No caso específico de São Paulo, aprendi tudo de uma vez. Porque você vive a beleza e a feiúra da cidade junto com a facilidade e a dificuldade de viver na cidade.

São Paulo proporciona muito mais do que shoppings maravilhosos, restaurantes sofisticados e coisas quetais.

Ela lhe ensina a conviver e a respeitar o próximo.

Como? Ouvindo o próximo, dialogando com ele, como um vizinho que mora ao lado ou mesmo com alguém que você conheceu no estádio do seu time e que depois nunca mais viu. Mas, naquele instante mágico, você sente profundamente o significado da palavra convivência. Mesmo que em poucas horas ou poucos minutos.

Nessa semana conheci um garçon venezuelano que, em menos de um minuto me relatou os sofrimentos por que passa a sua família. E nem precisava de palavras para me dizer. Bastava ver e ler o seu semblante, sua voz embargada. Durante mísero um minuto me coloquei no lugar dele e pensei em imediatamente em meus avós.

São Paulo é assim.

Múltipla.

Generosa.

Acolhe a todos sem distinção.

Me ensinou, também, que você não precisa de coisas chics e elegantes para ser feliz.

Que você pode sentir as mesmas emoções comendo um sanduba de mortadela na padoca ou uma refeição no restaurante mais chic da França.

E sabe por que?

Porque você descobre que, para ter essas sensações, você tem que estar desprovido de vaidades. Ao contrário, deve estar cercado de amigos, onde estiverem. Não importam se seus amigos/vizinhos sejam jecas ou não.

Pode ser um amigo venezuelano que você conviveu durante 1 minuto e talvez nunca mais vá ver.

Ou pode ser um amigo/vizinho que você conviveu zilhões e anos com você e sua família.

Eu me considero um jeca feliz.

Um jeca que conheceu (e continua conhecendo) o mundo mas que não perdeu as raízes, não perdeu a humildade e não perdeu a mania de fazer sempre novos amigos.

Foi em São Paulo que ganhei meu neto Bernardo.

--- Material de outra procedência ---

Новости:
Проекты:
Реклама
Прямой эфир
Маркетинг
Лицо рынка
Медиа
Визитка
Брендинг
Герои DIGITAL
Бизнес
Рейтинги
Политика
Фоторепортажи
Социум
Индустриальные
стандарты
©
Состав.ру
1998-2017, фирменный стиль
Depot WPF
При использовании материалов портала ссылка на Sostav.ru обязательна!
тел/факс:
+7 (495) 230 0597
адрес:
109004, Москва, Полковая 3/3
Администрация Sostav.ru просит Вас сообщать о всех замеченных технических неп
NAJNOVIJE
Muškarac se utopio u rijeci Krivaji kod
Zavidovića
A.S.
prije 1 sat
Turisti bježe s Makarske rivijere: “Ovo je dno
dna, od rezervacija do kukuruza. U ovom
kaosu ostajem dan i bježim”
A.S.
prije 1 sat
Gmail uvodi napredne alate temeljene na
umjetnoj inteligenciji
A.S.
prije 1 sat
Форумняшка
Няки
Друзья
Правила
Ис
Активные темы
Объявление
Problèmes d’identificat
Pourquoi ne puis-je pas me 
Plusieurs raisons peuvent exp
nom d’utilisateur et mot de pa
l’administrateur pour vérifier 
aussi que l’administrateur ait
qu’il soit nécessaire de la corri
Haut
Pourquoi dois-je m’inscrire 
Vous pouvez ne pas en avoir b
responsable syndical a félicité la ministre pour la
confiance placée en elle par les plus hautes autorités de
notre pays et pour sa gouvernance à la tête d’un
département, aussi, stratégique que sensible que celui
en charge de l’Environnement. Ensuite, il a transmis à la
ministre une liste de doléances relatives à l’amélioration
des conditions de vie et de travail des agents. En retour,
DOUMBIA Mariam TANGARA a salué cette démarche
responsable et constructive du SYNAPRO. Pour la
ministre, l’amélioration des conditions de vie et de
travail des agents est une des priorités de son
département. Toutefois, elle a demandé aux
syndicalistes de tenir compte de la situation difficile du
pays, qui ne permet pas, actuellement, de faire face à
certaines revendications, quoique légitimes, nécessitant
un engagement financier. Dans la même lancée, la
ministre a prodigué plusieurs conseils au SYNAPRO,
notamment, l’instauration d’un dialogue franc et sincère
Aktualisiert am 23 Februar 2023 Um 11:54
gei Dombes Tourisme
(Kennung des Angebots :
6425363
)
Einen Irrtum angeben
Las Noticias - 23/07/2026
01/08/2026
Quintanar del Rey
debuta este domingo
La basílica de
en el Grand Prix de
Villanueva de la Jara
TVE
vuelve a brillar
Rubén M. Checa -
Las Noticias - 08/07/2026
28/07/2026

Certamente Bernardo vai dizer “ôrrameu”, vai comer em muitas “padocas”, vai cruzar com muitos “marronzinhos” no trânsito. E que tudo vai chegar como música aos meus ouvidos. Porque vai me fazer lembrar, todos os dias, de meus avós, que aprenderam a falar português misturado com italiano, mas que nunca se esqueceram de agradecer a terra que os acolheu.

Por último, a coisa mais importante de todas que a acolhedora e generosa São Paulo que me ensinou: não cuspir no prato em que comeu e, principalmente, no prato em que está comendo.